§ **Records provided**:
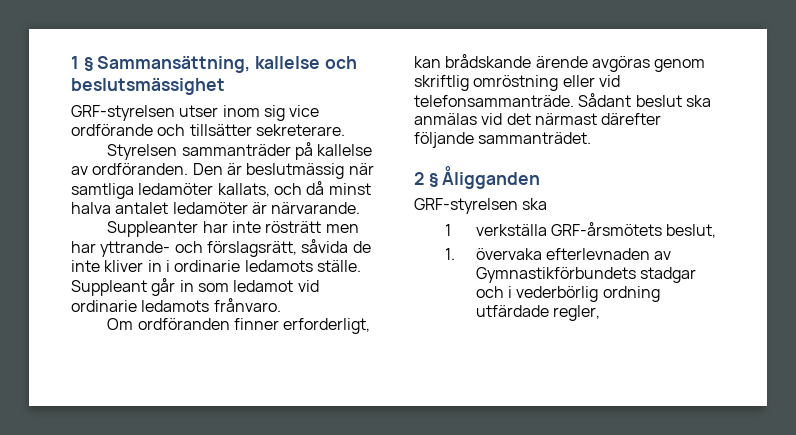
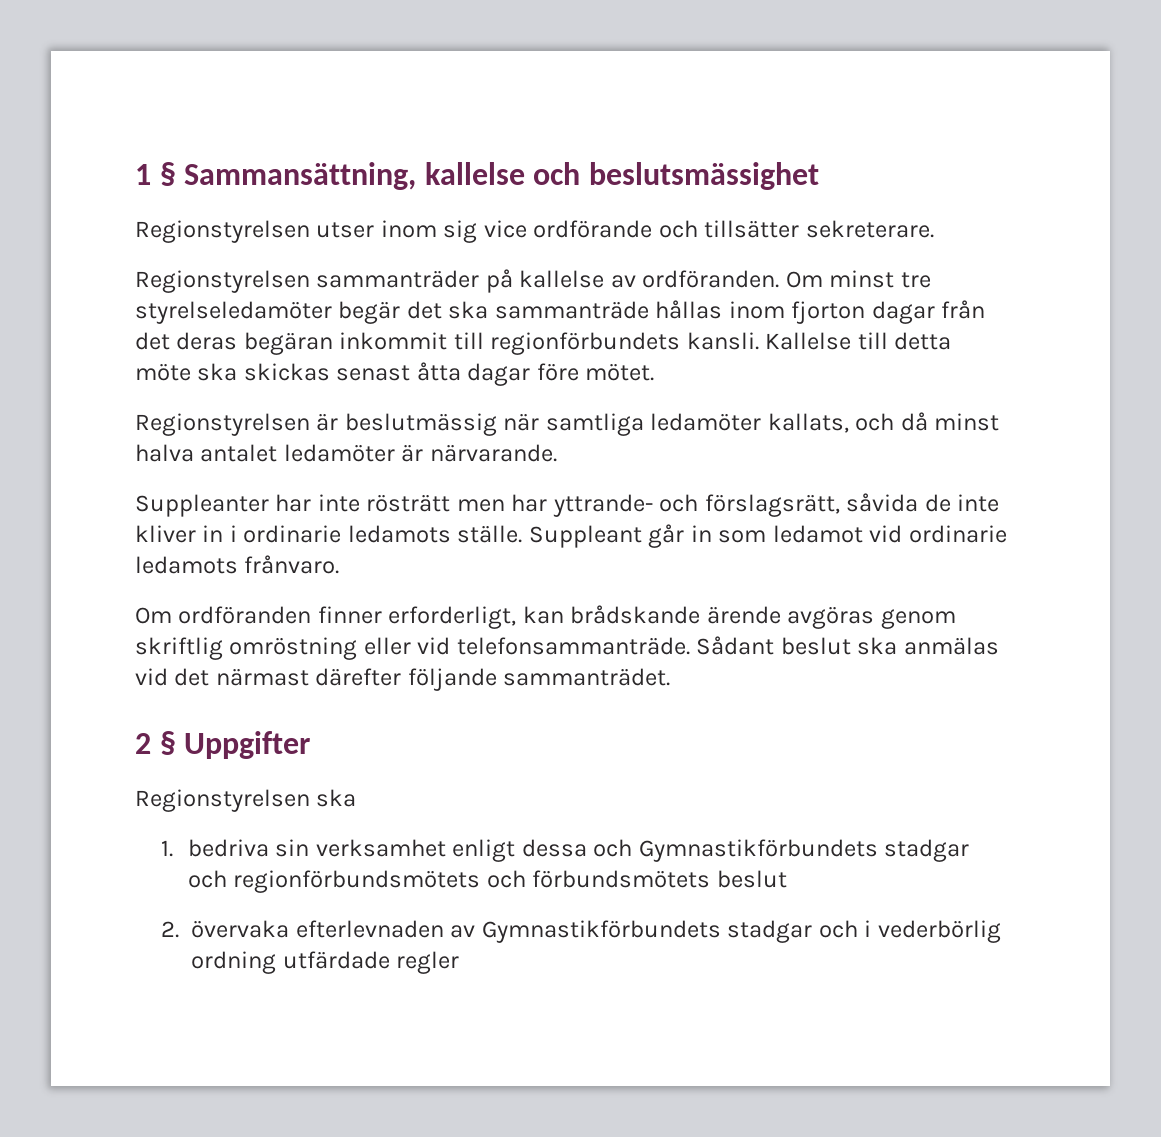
[71,105,175,121] GRF-styrelsen -> [135,220,310,243] Regionstyrelsen
[107,144,178,160] Styrelsen -> [135,270,310,293] Regionstyrelsen
[192,163,223,175] Den -> [785,270,931,288] [135,300,986,324] [135,332,952,355] [135,362,655,386] [135,413,310,436] Om minst tre styrelseledamöter begär det ska sammanträde hållas inom fjorton dagar från det deras begäran inkommit till regionförbundets kansli. Kallelse till detta möte ska skickas senast åtta dagar före mötet. // Regionstyrelsen
[442,166,541,189] [414,198,518,214] Åligganden // GRF-styrelsen -> [184,731,311,759] [135,789,310,812] Uppgifter // Regionstyrelsen
[444,222,717,238] [444,248,455,260] 1 verkställa GRF-årsmötets beslut, // 1. -> [161,839,970,862] [187,870,787,893] [161,921,180,938] 1. bedriva sin verksamhet enligt dessa och Gymnastikförbundets stadgar och regionförbundsmötets och förbundsmötets beslut // 2.
[552,305,600,321] regler, -> [396,951,460,974] regler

§ **Task goal**: Only the number of lines above that contain "Regionstyrelsen" should be given as the answer.

§ **Output of the exercise**: 4